### [抜粋]
ワーグナー・グループの騒動をめぐって:FSBから考察する必要性

ワーグナー・グループについては、「独立言論フォーラム」での拙稿「ロシアの権力構造からみたウクライナ戦争:緒戦でのFSBの大失態がすべてのはじまり」「民間軍事会社(PMC)をどう位置づけるべきなのか:「ワーグナー・グループ」の問いかけ」において論じたことがある。2023年6月23日夜からはじまったエフゲニー・プリゴジンによるモスクワへ向けた活動は1日半ほどで収束した。さまざまな報道がなされたが、私が主張するように連邦保安局(FSB)からながめると、今回の騒動は比較的容易に理解することができる。

 

騒動のあらまし

ロシア側の報道から、騒動のあらましをまとめるとつぎのようになる。まず、エフゲニー・プリゴジンは6月23日夜、活動の開始を発表した。彼に代わってテレグラム・チャンネル「プリゴジンの帽子」と「プリゴジンのプレス・サービス」で配信された音声記録によると、その理由は、ロシア国防省によるワーグナー・グループの後方キャンプへのミサイル攻撃と「膨大な数の戦闘員」の死亡とされている。しかし、多くの専門家は、証拠として公開されたビデオクリップには疑問があるとしている。それにもかかわらず、ワーグナー・グループの指揮官会議は、ロシアの「軍指導部の悪行」を止めることを決定する。「我々は2万5000人で、なぜこの国に無法地帯があるのかを調査するつもりである」とプリゴジンはのべ、「我々の行く手にある道路を封鎖し航空を破壊する」と脅した。

おそらく言いがかりをつけてモスクワに向けて北進する計画は事前に準備されており、米国政府もこの計画を知っていたとされている。だからこそ、ワーグナー・グループの出方を見守るために、米国政府はプーチン大統領をワーグナー・グループへの制裁を遅らせることにした、と「ウォール・ストリート・ジャーナル」は伝えている。

とすれば、ウラジーミル・プーチン大統領も何らかのかたちでプリゴジンの「裏切り」について知っていたのかもしれない。

プリゴジンの発表から30分後、国防省はロケット弾攻撃の主張を否定し、「情報による挑発」と呼んだ。その1時間後、国家反テロ委員会は、FSBが「武装叛乱を呼びかけたとして」刑事事件を起こしたと発表した。「違法行為の即時停止」を求めたのである。もちろん、この時点でプーチンは事態を知らされていた。

重要なのは、FSBがワーグナー・グループの戦闘員たちに対して、「取り返しのつかない過ちを犯さないように、ロシア国民に対するいかなる強引な行動も中止するように、プリゴジンの犯罪的で背信的な命令を実行しないように、そして彼の拘束のための措置をとるように」と促したと伝えられていることだ。すでに紹介した拙稿に書いたように、ワーグナー・グループは明らかにFSBの系統に属しており、そのFSBがこうした動きに出た時点で本来であれば、もう、事態収束は確実な方向に向かっていたと考えられる。ゆえに、私はこの時点でロシア全体を揺るがすような「大事件」に発展するとはまったく思わなかった。

カメラ姿勢推定データ
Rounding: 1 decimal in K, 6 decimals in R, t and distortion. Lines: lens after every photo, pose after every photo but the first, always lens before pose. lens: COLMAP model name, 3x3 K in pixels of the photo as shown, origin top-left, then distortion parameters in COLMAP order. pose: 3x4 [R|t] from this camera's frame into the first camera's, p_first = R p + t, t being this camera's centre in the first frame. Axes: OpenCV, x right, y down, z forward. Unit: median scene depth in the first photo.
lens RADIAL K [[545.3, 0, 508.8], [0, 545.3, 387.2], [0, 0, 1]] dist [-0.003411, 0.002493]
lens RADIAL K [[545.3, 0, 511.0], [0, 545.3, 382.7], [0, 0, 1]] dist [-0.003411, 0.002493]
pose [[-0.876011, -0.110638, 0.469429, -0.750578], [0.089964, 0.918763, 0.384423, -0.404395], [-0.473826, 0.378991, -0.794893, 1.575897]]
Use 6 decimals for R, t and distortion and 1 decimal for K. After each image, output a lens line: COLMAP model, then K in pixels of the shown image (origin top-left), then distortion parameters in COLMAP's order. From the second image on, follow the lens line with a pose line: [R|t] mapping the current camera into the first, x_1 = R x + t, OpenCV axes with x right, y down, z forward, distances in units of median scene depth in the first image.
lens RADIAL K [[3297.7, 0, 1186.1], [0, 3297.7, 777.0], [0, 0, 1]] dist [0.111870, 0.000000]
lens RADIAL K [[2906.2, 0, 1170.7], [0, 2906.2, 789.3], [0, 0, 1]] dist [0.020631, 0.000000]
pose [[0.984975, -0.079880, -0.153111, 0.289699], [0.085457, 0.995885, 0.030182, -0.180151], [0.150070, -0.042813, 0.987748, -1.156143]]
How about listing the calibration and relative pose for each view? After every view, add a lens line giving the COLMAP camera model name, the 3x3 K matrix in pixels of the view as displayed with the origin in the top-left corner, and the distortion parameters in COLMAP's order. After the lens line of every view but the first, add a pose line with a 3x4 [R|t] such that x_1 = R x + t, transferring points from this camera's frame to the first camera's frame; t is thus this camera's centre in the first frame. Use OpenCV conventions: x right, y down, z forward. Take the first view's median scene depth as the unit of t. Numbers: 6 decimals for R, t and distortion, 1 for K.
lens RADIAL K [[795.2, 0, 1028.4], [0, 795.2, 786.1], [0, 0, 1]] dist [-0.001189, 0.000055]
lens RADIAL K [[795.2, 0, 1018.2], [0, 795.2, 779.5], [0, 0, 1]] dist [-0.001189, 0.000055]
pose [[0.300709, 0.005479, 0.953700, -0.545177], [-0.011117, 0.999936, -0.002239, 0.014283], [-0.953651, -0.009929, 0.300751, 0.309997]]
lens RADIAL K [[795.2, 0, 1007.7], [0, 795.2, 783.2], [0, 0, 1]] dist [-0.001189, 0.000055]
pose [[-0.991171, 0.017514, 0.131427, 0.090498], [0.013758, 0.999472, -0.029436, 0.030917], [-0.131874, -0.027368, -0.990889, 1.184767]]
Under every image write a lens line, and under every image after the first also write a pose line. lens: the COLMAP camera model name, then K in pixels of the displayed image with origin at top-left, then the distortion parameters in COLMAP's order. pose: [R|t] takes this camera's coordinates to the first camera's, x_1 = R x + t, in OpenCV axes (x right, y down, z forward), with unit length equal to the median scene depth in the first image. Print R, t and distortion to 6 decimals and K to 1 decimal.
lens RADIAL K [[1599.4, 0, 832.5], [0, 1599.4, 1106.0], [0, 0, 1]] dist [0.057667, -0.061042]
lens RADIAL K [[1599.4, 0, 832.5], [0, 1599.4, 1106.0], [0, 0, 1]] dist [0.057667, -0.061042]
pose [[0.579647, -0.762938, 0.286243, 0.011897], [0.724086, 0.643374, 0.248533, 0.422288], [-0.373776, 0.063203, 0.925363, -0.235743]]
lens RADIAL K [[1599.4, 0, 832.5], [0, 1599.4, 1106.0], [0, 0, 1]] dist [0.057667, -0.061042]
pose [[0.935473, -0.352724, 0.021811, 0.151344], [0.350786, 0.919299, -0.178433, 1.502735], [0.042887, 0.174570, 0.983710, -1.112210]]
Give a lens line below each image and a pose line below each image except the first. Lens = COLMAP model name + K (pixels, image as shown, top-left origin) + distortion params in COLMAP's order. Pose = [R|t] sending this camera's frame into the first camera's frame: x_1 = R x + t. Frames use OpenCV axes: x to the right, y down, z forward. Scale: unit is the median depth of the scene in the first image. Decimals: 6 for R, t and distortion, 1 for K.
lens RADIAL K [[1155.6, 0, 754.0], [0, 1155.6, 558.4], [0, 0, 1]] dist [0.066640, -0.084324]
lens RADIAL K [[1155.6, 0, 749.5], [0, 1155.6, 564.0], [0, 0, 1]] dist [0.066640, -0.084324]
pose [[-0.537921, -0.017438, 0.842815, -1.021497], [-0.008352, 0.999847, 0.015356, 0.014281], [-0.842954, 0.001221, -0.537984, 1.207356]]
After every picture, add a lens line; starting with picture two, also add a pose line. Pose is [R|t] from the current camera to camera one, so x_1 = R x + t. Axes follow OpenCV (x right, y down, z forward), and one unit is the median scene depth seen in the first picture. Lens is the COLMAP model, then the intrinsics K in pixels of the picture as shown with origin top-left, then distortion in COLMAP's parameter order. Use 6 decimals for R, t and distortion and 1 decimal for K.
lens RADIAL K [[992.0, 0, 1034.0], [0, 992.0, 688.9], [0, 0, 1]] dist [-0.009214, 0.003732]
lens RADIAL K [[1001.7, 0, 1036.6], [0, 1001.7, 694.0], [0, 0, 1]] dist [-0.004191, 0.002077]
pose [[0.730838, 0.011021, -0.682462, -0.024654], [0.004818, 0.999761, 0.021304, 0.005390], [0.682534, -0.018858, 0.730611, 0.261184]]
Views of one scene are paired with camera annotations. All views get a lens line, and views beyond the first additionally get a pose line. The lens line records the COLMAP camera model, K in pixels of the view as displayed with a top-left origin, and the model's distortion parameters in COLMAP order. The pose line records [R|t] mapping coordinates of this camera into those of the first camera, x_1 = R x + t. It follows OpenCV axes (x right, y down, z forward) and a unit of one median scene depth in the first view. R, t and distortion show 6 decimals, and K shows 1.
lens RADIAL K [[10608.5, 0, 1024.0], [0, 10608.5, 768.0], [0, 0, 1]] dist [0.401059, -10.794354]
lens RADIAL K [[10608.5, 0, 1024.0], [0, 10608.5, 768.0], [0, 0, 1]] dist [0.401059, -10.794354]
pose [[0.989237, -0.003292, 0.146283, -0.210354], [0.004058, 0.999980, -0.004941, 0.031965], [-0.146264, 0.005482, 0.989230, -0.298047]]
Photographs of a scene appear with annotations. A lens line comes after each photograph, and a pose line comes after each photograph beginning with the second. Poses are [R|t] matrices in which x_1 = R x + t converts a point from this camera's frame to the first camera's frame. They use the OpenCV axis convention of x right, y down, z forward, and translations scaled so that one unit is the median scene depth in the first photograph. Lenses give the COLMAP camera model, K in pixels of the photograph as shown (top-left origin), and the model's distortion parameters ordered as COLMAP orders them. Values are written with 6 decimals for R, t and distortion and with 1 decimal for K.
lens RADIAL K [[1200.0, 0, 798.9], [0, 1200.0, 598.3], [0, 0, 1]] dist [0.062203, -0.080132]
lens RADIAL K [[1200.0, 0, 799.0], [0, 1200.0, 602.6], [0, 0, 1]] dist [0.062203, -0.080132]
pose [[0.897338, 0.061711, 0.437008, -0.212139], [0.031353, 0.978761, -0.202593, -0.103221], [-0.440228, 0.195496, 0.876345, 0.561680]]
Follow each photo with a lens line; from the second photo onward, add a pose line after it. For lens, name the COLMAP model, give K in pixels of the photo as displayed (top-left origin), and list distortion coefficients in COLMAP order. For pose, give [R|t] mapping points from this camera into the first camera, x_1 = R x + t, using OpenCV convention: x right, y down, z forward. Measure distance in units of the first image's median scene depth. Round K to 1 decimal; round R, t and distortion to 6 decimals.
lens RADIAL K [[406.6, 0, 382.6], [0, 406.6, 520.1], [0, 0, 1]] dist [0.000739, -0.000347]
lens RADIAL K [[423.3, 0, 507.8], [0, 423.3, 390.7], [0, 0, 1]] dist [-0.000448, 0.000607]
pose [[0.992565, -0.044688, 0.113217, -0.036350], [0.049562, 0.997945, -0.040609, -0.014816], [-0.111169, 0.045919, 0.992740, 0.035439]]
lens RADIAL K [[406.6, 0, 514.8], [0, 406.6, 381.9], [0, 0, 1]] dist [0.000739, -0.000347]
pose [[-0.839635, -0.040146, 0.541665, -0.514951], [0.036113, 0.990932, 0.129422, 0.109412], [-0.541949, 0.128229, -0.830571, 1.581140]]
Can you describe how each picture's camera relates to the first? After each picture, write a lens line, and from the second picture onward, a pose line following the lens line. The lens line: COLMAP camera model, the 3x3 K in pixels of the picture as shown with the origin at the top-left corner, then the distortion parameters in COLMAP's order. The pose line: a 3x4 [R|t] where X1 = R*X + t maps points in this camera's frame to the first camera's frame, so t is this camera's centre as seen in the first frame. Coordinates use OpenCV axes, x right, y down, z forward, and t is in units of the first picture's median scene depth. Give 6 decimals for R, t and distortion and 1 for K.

### [やること]
1. ワーグナー・グループの騒動に関する抜粋によると、国防省がロケット弾攻撃の主張を否定したのは、プリゴジンの発表から何分後ですか。
2. ワーグナー・グループの騒動に関する抜粋のうち、「プリゴジンの発表から30分後、」で始まる段落を、主な事実を残して箇条書きにまとめてください。
3. ワーグナー・グループの騒動に関する抜粋を、最後の文の後から書き継いでください。

### [課題の解答]
1. 30分後です。

2.
- プリゴジンの発表から30分後、国防省はロケット弾攻撃の主張を否定し、「情報による挑発」と呼んだ。
- その1時間後、国家反テロ委員会は、FSBが武装叛乱を呼びかけたとして刑事事件を起こしたと発表し、「違法行為の即時停止」を求めた。
- この時点で、プーチンは事態を知らされていた。

3.
プーチンの緊急演説

決定的だったのは、現地時間の6月24日午前10時、プーチン大統領がロシア国民に向けて緊急演説を行ったことである。彼は今回の出来事を「裏切り」(предательство)と「背教」(отступничество)と呼び、「意図的に裏切りの道を歩んだ者」には「差し迫った罰」を与えると約束した。その後、ワーグナー・グループの一部の部隊はモスクワ行きを拒否し、一部の戦闘員はロストフを離れ、恒久的な拠点に戻ったとされている。

プーチンにとって、FSB系統はプーチンとの個人的な結びつきを前提に成り立っている。その意味で、プーチンが「絶対的な権力者」であり、その彼の命令に逆らうことはまさに「裏切り」であり「背教」ともいえるものなのだ。

なお、「ロシア領土で大虐殺を起こすことは許されない」という最終合意に達したと、ベラルーシのアレクサンドル・ルカシェンコ大統領のプレス・サービスが6月24日午後8時に報じた。交渉は1日続き、プーチン大統領が合意したのだという。プリゴジンと長いつき合いのあるルカシェンコが仲介役を果たし、合意に達したということになる。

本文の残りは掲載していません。